In due course the inquiry will review the errors that have plagued some of our Covid strategy. Before the current Government gets too nervous it should realise that many of the errors are rooted in the past, long before the current Prime Minister came to power, and often before the Conservative/Liberal Democrat government government took over in 2010.

So the advisory arrangements – SAGE et al – date back to the Blair years. They were first activated for the H1N1 swine flu outbreak in 2009. They frankly do not work very well. The idea of dumping all scientific advice into one committee is a bit bizarre, the sort of thing that liberal arts dominated Whitehall might do. It can often become dominated by a single strong character with a speciality that is beyond many of the members, as happened with Neil Ferguson and his poorly constructed and opaque mathematical model at the beginning of the crisis.

Similarly the Whitehall structures that are supposed to cope with crises are pretty poor too. The best demonstrator of this was the Operation Cygnus pandemic preparation exercise that was run a few years ago. This so-called command post-exercise was positively harmful, because it persuaded Whitehall that it was ready for a pandemic when all it rehearsed were the coping mechanisms – how many body bags you need, and should you have a mass mortuary in Hyde Park – rather than what you would actually do to minimise deaths. This is a generic problem, not just applicable to pandemics. Their “worst case” Brexit preparation was pretty poor too.

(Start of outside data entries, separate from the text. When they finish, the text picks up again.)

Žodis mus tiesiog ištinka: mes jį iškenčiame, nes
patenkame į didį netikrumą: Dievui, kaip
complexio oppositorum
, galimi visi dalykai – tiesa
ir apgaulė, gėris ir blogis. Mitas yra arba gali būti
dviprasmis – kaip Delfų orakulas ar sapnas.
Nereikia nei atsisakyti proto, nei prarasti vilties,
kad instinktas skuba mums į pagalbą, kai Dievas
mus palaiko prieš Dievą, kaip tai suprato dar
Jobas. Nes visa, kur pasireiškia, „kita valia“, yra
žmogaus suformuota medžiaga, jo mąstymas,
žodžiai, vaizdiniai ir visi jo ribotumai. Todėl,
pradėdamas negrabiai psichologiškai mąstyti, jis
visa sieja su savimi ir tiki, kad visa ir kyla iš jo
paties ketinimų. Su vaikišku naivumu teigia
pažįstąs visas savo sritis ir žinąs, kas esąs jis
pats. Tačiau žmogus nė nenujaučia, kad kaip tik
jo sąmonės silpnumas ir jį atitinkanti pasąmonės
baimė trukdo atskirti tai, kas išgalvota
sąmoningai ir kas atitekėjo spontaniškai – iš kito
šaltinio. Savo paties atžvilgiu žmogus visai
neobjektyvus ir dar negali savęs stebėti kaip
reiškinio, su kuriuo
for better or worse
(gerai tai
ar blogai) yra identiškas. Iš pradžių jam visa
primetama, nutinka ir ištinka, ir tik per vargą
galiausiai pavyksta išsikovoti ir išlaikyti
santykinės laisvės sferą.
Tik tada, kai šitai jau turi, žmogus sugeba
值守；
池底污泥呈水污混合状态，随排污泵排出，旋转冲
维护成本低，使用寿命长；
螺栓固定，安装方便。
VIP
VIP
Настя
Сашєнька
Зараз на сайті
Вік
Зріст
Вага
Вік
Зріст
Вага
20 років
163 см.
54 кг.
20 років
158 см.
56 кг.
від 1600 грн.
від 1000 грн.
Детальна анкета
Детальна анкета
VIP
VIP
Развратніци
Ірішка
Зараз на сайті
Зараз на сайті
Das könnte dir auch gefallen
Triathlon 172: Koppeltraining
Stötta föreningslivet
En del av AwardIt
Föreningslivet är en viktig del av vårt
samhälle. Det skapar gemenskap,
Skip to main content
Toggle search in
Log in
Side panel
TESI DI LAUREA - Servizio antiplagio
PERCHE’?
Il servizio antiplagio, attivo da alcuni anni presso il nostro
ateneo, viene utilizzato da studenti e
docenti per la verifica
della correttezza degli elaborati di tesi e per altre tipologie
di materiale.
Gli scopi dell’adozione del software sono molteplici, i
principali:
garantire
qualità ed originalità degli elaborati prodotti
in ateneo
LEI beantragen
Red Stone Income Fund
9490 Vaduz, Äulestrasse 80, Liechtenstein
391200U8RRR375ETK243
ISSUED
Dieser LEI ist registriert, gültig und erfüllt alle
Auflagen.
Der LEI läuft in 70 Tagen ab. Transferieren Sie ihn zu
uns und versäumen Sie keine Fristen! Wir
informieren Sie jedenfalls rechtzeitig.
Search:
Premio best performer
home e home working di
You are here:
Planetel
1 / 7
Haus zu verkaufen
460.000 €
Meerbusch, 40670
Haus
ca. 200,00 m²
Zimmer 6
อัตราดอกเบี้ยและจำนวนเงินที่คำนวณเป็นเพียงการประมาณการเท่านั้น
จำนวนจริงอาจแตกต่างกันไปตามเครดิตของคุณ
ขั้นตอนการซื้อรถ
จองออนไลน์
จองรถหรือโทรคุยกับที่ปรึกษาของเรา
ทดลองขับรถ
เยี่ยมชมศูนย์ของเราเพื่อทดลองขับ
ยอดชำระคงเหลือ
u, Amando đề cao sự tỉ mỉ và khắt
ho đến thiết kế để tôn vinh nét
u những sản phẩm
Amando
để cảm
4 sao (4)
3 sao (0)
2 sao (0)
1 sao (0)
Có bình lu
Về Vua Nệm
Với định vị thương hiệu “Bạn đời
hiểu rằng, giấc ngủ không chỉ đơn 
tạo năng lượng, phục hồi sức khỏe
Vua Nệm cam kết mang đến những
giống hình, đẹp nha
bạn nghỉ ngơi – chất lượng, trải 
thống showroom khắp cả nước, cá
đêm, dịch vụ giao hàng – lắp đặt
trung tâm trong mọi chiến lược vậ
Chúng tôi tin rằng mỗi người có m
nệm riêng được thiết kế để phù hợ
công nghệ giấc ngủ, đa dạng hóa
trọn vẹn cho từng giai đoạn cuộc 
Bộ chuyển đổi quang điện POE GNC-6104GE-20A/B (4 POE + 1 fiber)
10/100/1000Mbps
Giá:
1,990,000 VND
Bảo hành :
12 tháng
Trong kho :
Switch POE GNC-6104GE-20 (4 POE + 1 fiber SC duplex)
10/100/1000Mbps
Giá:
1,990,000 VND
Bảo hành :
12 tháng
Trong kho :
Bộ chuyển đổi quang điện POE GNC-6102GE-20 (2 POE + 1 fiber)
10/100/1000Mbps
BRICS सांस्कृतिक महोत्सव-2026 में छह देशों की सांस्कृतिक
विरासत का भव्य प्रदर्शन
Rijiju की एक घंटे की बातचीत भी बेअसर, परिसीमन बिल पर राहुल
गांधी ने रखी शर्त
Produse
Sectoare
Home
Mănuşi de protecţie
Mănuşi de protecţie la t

Some of the deep-rooted problems come a little later. The Public Health England structures were largely a product of the Lansley reforms, and they too were visibly not fit for purpose. It was their poor leadership that meant that we failed to hit the target of 10,000 test a day before the end of March, while Germany comfortably hit 15,000 a day in mid March. That incompetence denied the Government the strategies that worked so well for Germany in the first wave.

Then of course there were many decisions made on the fly during 2020. Obviously many of these were wrong, notwithstanding Matt Hancock’s cheerfully optimistic gloss earlier this week. But the public, and frankly anybody with any sense, knows that any government was making decisions based as much on guesswork as on hard data, and the public are very tolerant of that.

The primary area where an inquiry’s criticism is likely to fall is poor strategic management in, for example, the upper levels of NHS management. While their staff were doing a brilliant job, I am not too sure that the decisions on, for example, the deployment of the Nightingales and the private sector hospitals were entirely sensible.

These are the sort of things that will be unpicked over a few years by the second stage of the inquiry. The data will be complex and sometimes hard to establish, so it will take a significant time to resolve. Since it may be commenting on the decisions of individuals it is right that it takes its time. But that is all the more reason to start soon.

So my message to Boris Johnson is do not fear this inquiry: grasp this nettle soon, get the actionable insights quickly, reform and prepare accordingly, and then allow the commission to take its time doing a detailed inquiry over several years. History will judge you well for doing the right thing on this.